Quick Answer
A group of crows is called a "murder". This spooky name originates from ancient English folklore, where people believed crows gathered to judge and even sentence their own kind. It's fascinating how this dark imagining has stuck with us, giving these intelligent birds such a dramatic collective noun.
In a hurry? TL;DR
- 1A group of crows is historically called a 'murder,' originating in the mid-15th century.
- 2The term likely stems from folklore about crows judging and killing offenders, and their scavenging nature.
- 3Crows gather around dead flock mates for 'risk assessment,' not mourning, to identify dangers.
- 4These intelligent birds recognize faces and pass down information about threats to their young.
- 5The name 'murder' became popular through Victorian-era 'terms of venery' guides for the gentry.
- 6Crows' necrophagous habits and mobbing behavior around corpses support the 'murder' designation.
Why It Matters
It's surprisingly useful to know that "murder" for a group of crows stems from their clever, though grim, way of assessing danger near a dead bird.
A group of crows is called a murder, a term originating from 15th-century folk observations of the birds' macabre social habits and scavenging nature. Unlike more pastoral collective nouns, this designation reflects a historical association between corvids and death.
Key Facts and Origins
- Term: A murder of crows
- Era of Origin: Mid-1450s
- Primary Source: The Book of Saint Albans (1486)
- Biological Family: Corvidae
- Cognitive Ability: Equivalent to a 7-year-old human child
Why we call them a murder
The term belongs to a Victorian-era obsession with company terms or terms of venery. These were linguistic flourishes used by the gentry to describe groups of animals. While a group of owls is a parliament and a group of ravens is an unkindness, the crow received the most sinister branding.
Historical folklore suggests that crows were believed to hold court over members of their flock who had committed an offence. If found guilty, the group would allegedly set upon the individual, resulting in a literal murder. While this is largely mythic, the sight of black-clad birds circling a carcass or following medieval armies solidified the name in the English lexicon.
The science of the scavenge
The label is not entirely without biological merit. Crows are necrophagous, meaning they thrive on the remains of the dead. According to research published by Dr. Kaeli Swift at the University of Washington, crows possess a complex relationship with death that few other species share.
In her study of corvid thanatology, Swift found that crows gather around a dead peer not to mourn in the human sense, but to conduct a risk assessment.
By mobbing a corpse and cawing loudly, the murder alerts other members to danger. This behaviour, while looking like a chaotic ritual to early observers, is actually a highly evolved survival strategy.
Superior avian intelligence
Crows are among the most intelligent animals on Earth, with a brain-to-body mass ratio that rivals some primates. Unlike other birds that rely on instinctual flight patterns, crows demonstrate causal reasoning and tool use.
In contrast to the solitary nature of hawks or the chaotic swarming of starlings, a murder of crows operates with a distinct hierarchy. They can recognise individual human faces and pass that information down to their offspring. If a specific human is perceived as a threat, the entire murder will learn to harass that individual, even if they have never encountered them before.
Cultural impact and etymology
The first recorded appearance of the term was in the Egerton Manuscript around 1450, later popularised in Dame Juliana Berners' The Book of Saint Albans. These books were essentially manuals for the social elite, teaching them the correct terminology for hunting and nature.
Real-world implications
Today, the term is used more in literature and trivia than in hard ornithology, where researchers typically prefer the neutral term flock. However, the social structure of a murder remains a subject of intense study in urban ecology.
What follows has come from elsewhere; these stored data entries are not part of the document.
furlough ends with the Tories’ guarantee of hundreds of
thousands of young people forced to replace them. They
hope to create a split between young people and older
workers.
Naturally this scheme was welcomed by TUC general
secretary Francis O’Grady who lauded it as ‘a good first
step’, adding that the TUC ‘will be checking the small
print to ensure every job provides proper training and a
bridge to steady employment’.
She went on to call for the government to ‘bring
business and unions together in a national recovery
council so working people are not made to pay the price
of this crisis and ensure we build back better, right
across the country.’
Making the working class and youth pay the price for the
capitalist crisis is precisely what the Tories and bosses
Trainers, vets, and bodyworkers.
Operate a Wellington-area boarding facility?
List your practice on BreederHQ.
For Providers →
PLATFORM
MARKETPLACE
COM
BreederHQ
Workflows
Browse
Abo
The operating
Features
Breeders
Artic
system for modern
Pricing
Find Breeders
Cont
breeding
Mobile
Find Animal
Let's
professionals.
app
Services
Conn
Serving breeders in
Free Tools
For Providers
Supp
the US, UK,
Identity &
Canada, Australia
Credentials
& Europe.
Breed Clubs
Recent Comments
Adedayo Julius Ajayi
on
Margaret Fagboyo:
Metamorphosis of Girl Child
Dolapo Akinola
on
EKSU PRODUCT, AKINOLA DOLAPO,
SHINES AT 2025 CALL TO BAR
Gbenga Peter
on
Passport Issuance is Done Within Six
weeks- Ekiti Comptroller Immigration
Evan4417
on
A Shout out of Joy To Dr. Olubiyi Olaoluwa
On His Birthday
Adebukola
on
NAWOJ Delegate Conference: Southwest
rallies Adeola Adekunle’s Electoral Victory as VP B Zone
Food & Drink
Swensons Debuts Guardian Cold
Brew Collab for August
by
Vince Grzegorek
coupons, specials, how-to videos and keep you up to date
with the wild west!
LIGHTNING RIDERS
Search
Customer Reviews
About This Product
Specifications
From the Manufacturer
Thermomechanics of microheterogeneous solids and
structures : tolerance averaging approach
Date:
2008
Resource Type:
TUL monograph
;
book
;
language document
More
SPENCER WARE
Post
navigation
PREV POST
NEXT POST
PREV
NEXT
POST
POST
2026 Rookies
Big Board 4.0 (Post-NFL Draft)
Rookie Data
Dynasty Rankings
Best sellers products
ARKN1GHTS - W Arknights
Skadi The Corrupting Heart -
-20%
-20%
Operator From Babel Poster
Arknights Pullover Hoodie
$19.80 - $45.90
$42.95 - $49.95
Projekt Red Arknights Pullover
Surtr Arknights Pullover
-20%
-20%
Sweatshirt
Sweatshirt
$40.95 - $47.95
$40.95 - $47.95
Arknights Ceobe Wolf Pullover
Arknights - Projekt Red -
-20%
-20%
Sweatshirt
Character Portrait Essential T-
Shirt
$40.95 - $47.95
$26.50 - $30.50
- Urban adaptation: Crows in cities have learned to use traffic to crack nuts, placing them in front of car tyres and waiting for the lights to change.
- Warning systems: A murder can communicate the presence of a specific predator—like a Great Horned Owl—across several kilometres through a chain of vocal alerts.
- Social learning: Younger crows stay with their parents for several years to help raise future broods, a rare trait known as cooperative breeding.
Is a murder of crows the same as an unkindness of ravens?
No. While both are corvids, ravens are larger, travel in smaller numbers, and have their own distinct collective noun. A group of ravens is called an unkindness or a treachery.
Do crows actually kill their own kind?
It is rare but possible. Intraspecies aggression usually occurs over territory or mating rights rather than the judicial executions described in medieval folklore.
How many crows make a murder?
There is no specific number required to trigger the term, though in a linguistic sense, it generally applies to any group larger than a pair.
Key Takeaways
- Historical Roots: The term murder was solidified in the 15th century as a social display of linguistic wit.
- Survival Strategy: Crow gatherings around the dead are for predator detection, not ritualistic killing.
- High Intelligence: Crows can recognise human faces and transmit that knowledge across generations.
- Social Complexity: A murder often consists of extended family units that work together to find food and protect territory.
While the name suggests a dark ritual, the reality of the murder is far more impressive: a sophisticated, highly intelligent community of birds that have mastered the art of urban survival.